Seventy percent of the immune system is housed in the gut.7 Logic tells us the gut would be a good place to strengthen. Logic also tells us that there is priceless information hidden in our DNA. Genomics and nutritional genomics are developing at lightning speed and truly bring a new level of understanding to who we really are — and what we need to do to improve our longevity.
- 1. Alagawany M, Attia YA, Farag MR, et al. The Strategy of Boosting the Immune System Under the COVID-19 Pandemic. Front Vet Sci. 2021;7:570748. Published 2021 Jan 8. doi:10.3389/fvets.2020.570748.
- 2. Andrew H. Walton, Jared T. Muenzer, David Rasche, Jonathan S. Boomer, Bryan Sato, Bernard H. Brownstein, Alexandre Pachot, Terrence L. Brooks, Elena Deych, William D. Shannon, Jonathan M. Green, Gregory A. Storch, Richard S. Hotchkiss. Reactivation of Multiple Viruses in Patients with Sepsis. PLoS ONE, 2014; 9 (6): e98819 DOI: 10.1371/journal.pone.0098819.

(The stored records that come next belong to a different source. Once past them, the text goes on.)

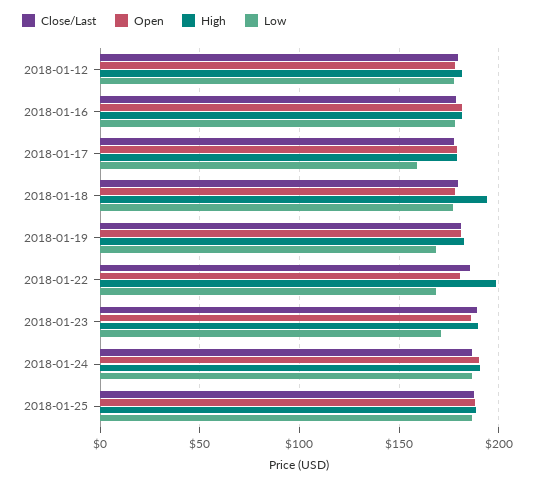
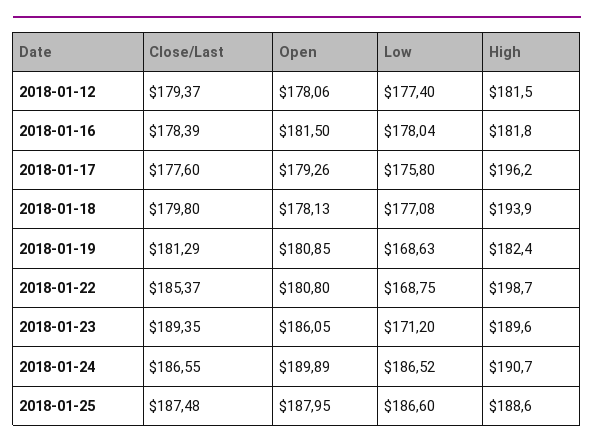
High, 2018-01-17: 180 -> 196.2
Low, 2018-01-17: 160 -> 175.8

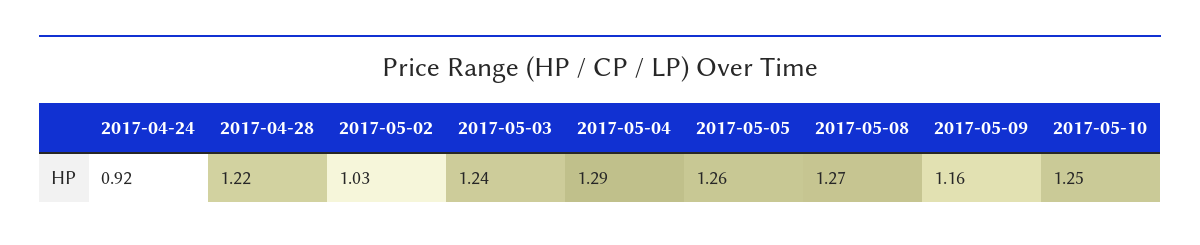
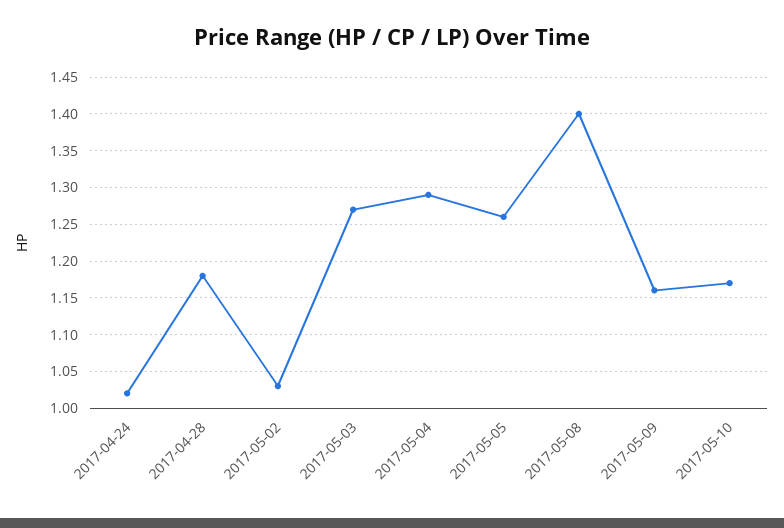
2017-04-24: 0.92 -> 1.02
2017-04-28: 1.22 -> 1.18
2017-05-03: 1.24 -> 1.27
2017-05-08: 1.27 -> 1.4
2017-05-10: 1.25 -> 1.17

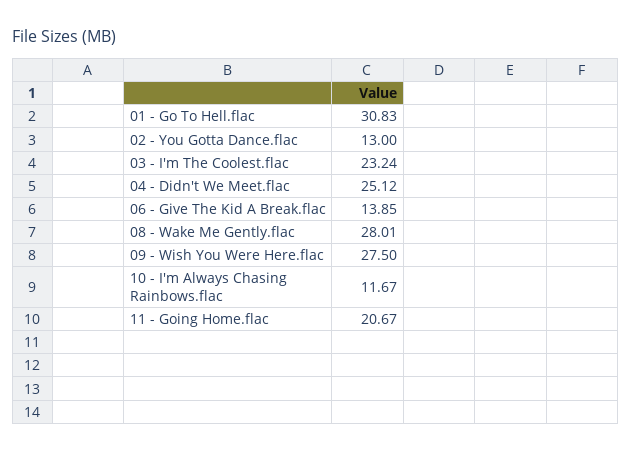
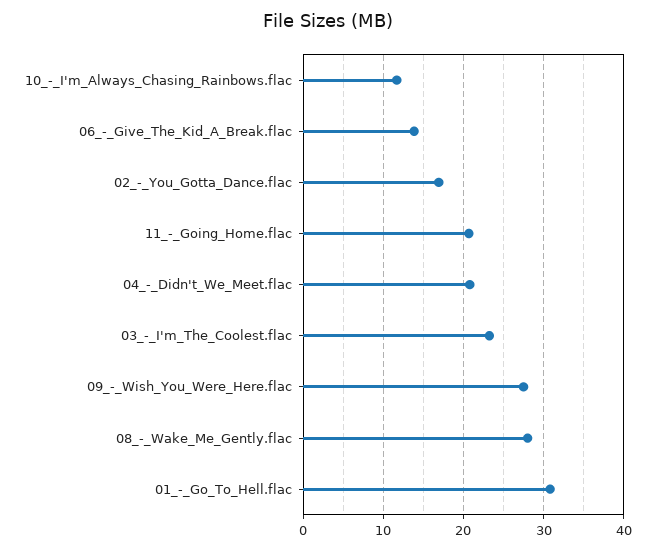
02 - You Gotta Dance.flac: 13 -> 17
04 - Didn't We Meet.flac: 25.12 -> 21

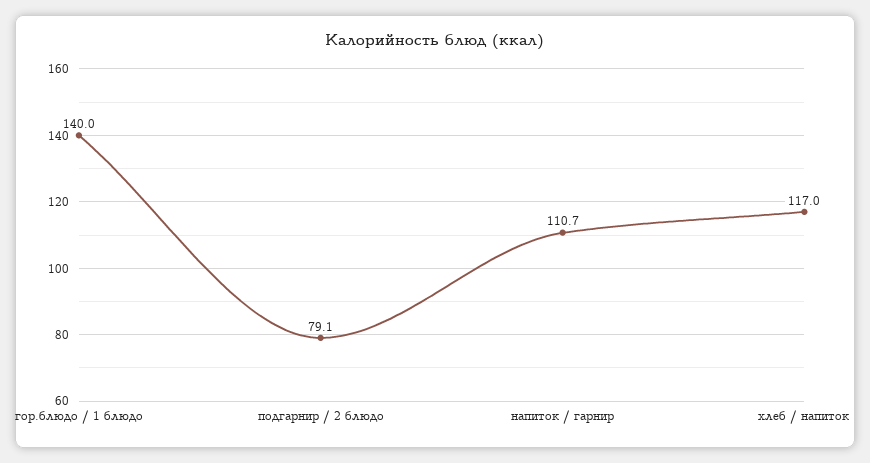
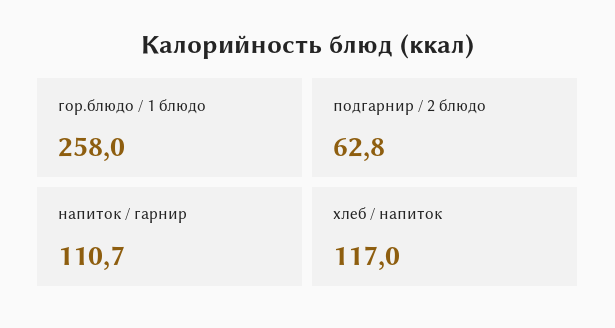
гор.блюдо / 1 блюдо: 140 -> 258
подгарнир / 2 блюдо: 79.1 -> 62.8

- 3. McMullin BB, Chittock DR, Roscoe DL, Garcha H, Wang L, Miller CC. The antimicrobial effect of nitric oxide on the bacteria that cause nosocomial pneumonia in mechanically ventilated patients in the intensive care unit. Respir Care. 2005 Nov;50(11):1451-6. PMID: 16253152.
- 4. Hannan MA, Rahman MA, Rahman MS, et al. Intermittent fasting, a possible priming tool for host defense against SARS-CoV-2 infection: Crosstalk among calorie restriction, autophagy and immune response. Immunol Lett. 2020;226:38-45. doi:10.1016/j.imlet.2020.07.001.
- 5. Evangelakou, Z., Manola, M., Gumeni, S. et al. Nutrigenomics as a tool to study the impact of diet on aging and age-related diseases: the Drosophila approach. Genes Nutr 14, 12 (2019). https://doi.org/10.1186/s12263-019-0638-6.
- 6. Iftikhar Alam, Farhad Ali, Falak Zeb, Ali Almajwal, Sadia Fatima, Xiaoyue Wu, Relationship of nutrigenomics and aging: Involvement of DNA methylation, Journal of Nutrition & Intermediary Metabolism, Volume 16, 2019, 100098, ISSN 2352-3859, https://doi.org/10.1016/j.jnim.2019.100098.
- 7. Vighi G, Marcucci F, Sensi L, Di Cara G, Frati F. Allergy and the gastrointestinal system. Clin Exp Immunol. 2008;153 Suppl 1(Suppl 1):3-6. doi:10.1111/j.1365-2249.2008.03713.x.